Posted on 06:06 by Unknown

Help: How helpful is it?



I read on Usable Help:

"According to the 2002 National Assessment of Adult Literacy, about 50% of the US adults studied demonstrate literacy skills at Type 1 or Type 2 levels. This means that respondents are, at best:

"[A]pt to experience considerable difficulty in performing tasks that required them to integrate or synthesize information from complex or lengthy texts or to perform quantitative tasks that involved two or more sequential operations and in which the individual had to set up the problem."



Gordon said even if you wrote in simple sentences the basic DNA of help, text and sequential steps make it difficult for adults to use help.

Me thinks that a combination of graphic content (video, flash) and succint text (where it is needed) can help.

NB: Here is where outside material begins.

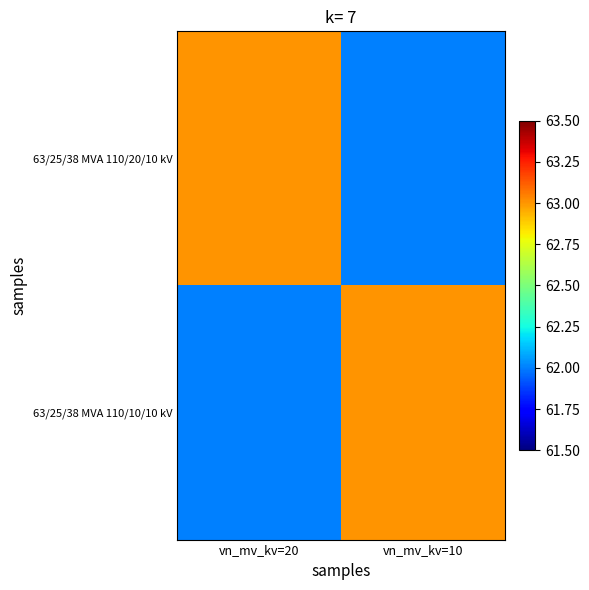

How many data points does each series have?

2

Glossword offers an alternative version of help: Video Help - just watch and do! But this is not feasible for bigger projects.

update 14 November 2003

Viewlets probably are a solution to ensure your users understand and act; but you see most of it depends on who your user is. For a geek a text file would do. For a normal user you may consider html or pdf. For people of Type 1 and Type 2 you may want to look at Viewlets. Qarbon, manufaturers of Viewlet builders claim:

"ViewletBuilder's innovative content creation process has revolutionized the way in which software is presented and demonstrated. The history of online demos can quite literally be divided into a pre-Viewlet era and the post-Viewlet era. Before ViewletBuilder introduced its ground-breaking screen-capture animation process to the world in 1998, application demos tended to be lengthy “movie” files, which were difficult to edit and virtually impossible to update. Today, ViewletBuilder's patented content creation mechanism allows users to take a series of completely editable screen captures that are then animated to produce a flawless Flash simulation."

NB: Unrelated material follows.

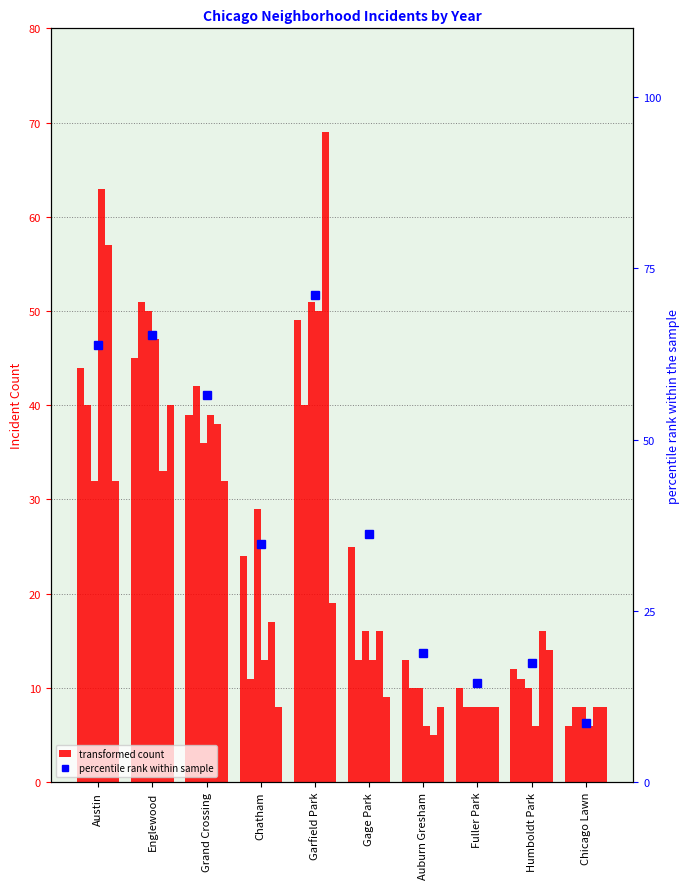

Rank the categories by value from lowest to highest.

Chicago Lawn, Fuller Park, Humboldt Park, Auburn Gresham, Chatham, Gage Park, Grand Crossing, Austin, Englewood, Garfield Park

But I would rather wait and watch. the very fact that it involves Flash makes me wary. What if some of my users don't have flash plugins in their browsers? And I was testing the viewlet demos on qadron's site; I am not too happy with the time each Viewlet took to download. So, That's that.

Note: Glossword is an amazing open-source tool that enables collaborative dictionary/glossary building; it is a browser based product. You should give it a spin; I found it to be of great help.